Images and packaging

  • The container image now avoids installing “suggested” packages, to reduce its size. #15579
  • Prometheus node_exporter, used to expose operating system metrics, was updated to version 1.7.0 to address a security vulnerability. #16085
  • Remove Java from the docker image #18566

Tooling and REST API

/tasks/compaction/keyspace_compaction/{keyspace}

Similar to the existing synchronos storage_service API.

#15092

  • Bundled tools now use the Seastar epoll reactor backend rather than linux-aio; this reduces the risk of startup failures.
  • The bundled cqlsh has been updated , with a fix for a COPY TO STDOUT regression. #17451
  • The REST API for reporting cache statistics is now more accurate. #9418
  • Some false-positives were eliminated from the scrub command. #16326
  • The iotune utility is used to measure a disk’s performance when installing ScyllaDB. It now works when executed on machines with a very large core count (208 cores )#18546

Configuration

  • There is now a mechanism to deprecate configuration options. #15887
  • The me sstable format is now mandatory. The system can still read older formats. #16551
  • The service level mechanism works by polling the internal tables used to represent it. The polling interval can now be configured. This is useful to speed up tests.
  • The scylla sstable tool now supports loading the schema of materialized views and indexes. #16492
  • The unchecked_tombstone_compaction compaction option has been implemented. Setting this option will ignore tombstone_threshold. #1487
  • Failure detector’s ping timeout is configurable, with ping_timeout, and with higher default (600ms) #16607
  • Two new Encryption at Rest Configuration Parameters:
    • key_cache_expiry - Key cache expiry period, after which keys will be re-requested from the server.
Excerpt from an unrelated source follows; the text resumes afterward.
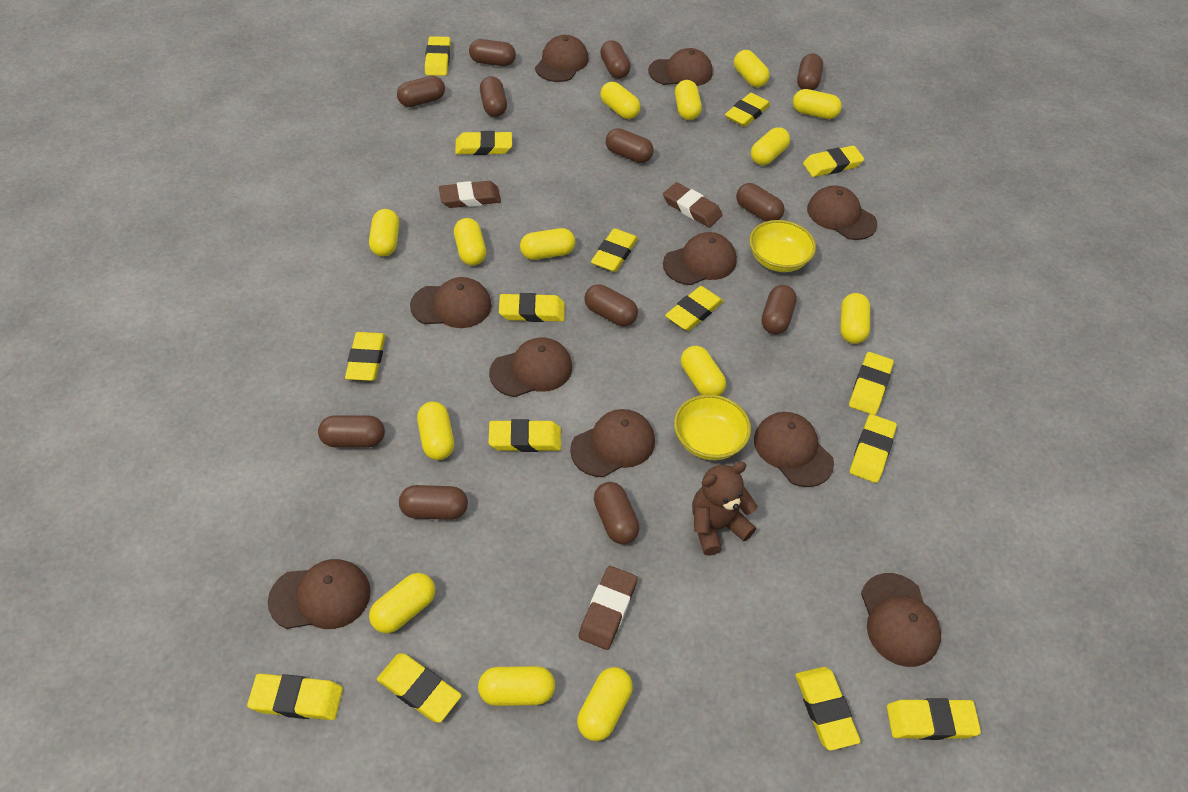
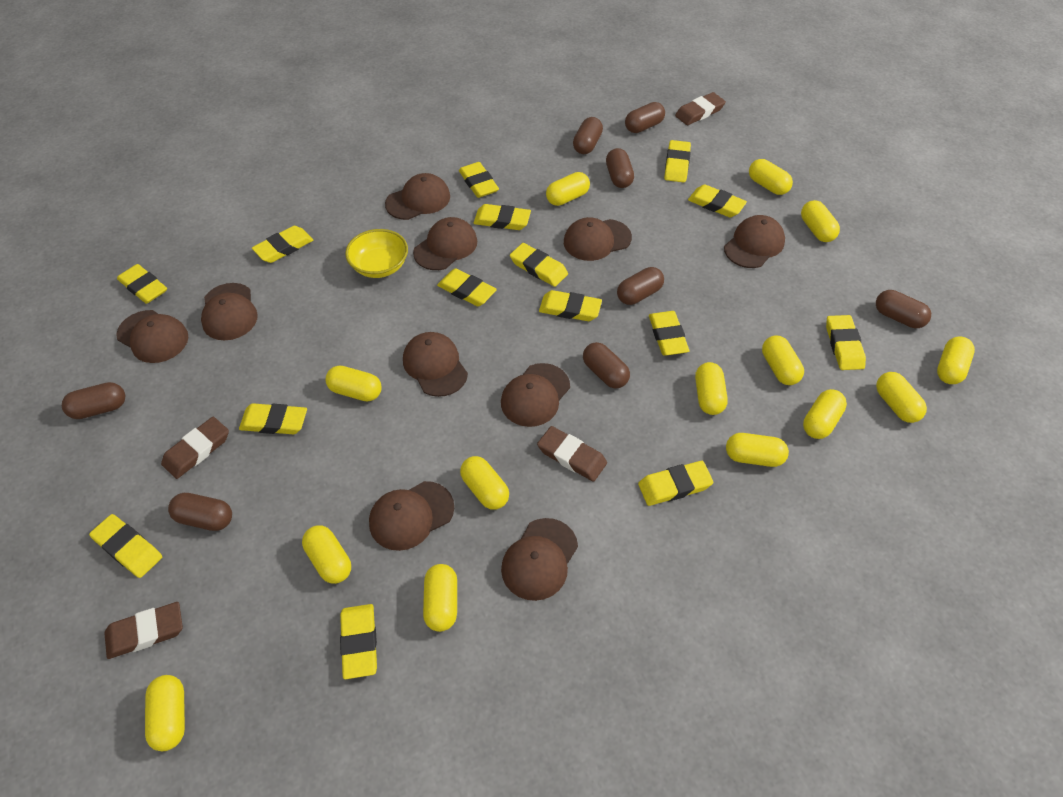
brown capsule: 12 -> 8
brown eraser: 3 -> 4
brown teddy bear: 1 -> 0
yellow bowl: 2 -> 1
Default is 600s.
    • Key_cache_refresh - Key cache refresh period - the frequency at which cache is checked for expired entries. Default is 1200s.

Tracing and Auditing

  • Audit: Replication Factor for audit table is changed from 1 to 3 for better availability.
  • The large partition system tables now count range tombstones as regular rows, so that large partitions with mainly range tombstones are reported. #18346
  • Tracing: Large partition/row/cell warnings should not print keys contents #18041

Monitoring

Scylla Monitoring Stack released 4.8.1 and later supports ScyllaDB 2024.2

Deprecated and removed features

  • Remove probabilistic read repair #3502. Probabilistic read repairs were deprecated for a long time. This is a mirror for CASSANDRA-13910.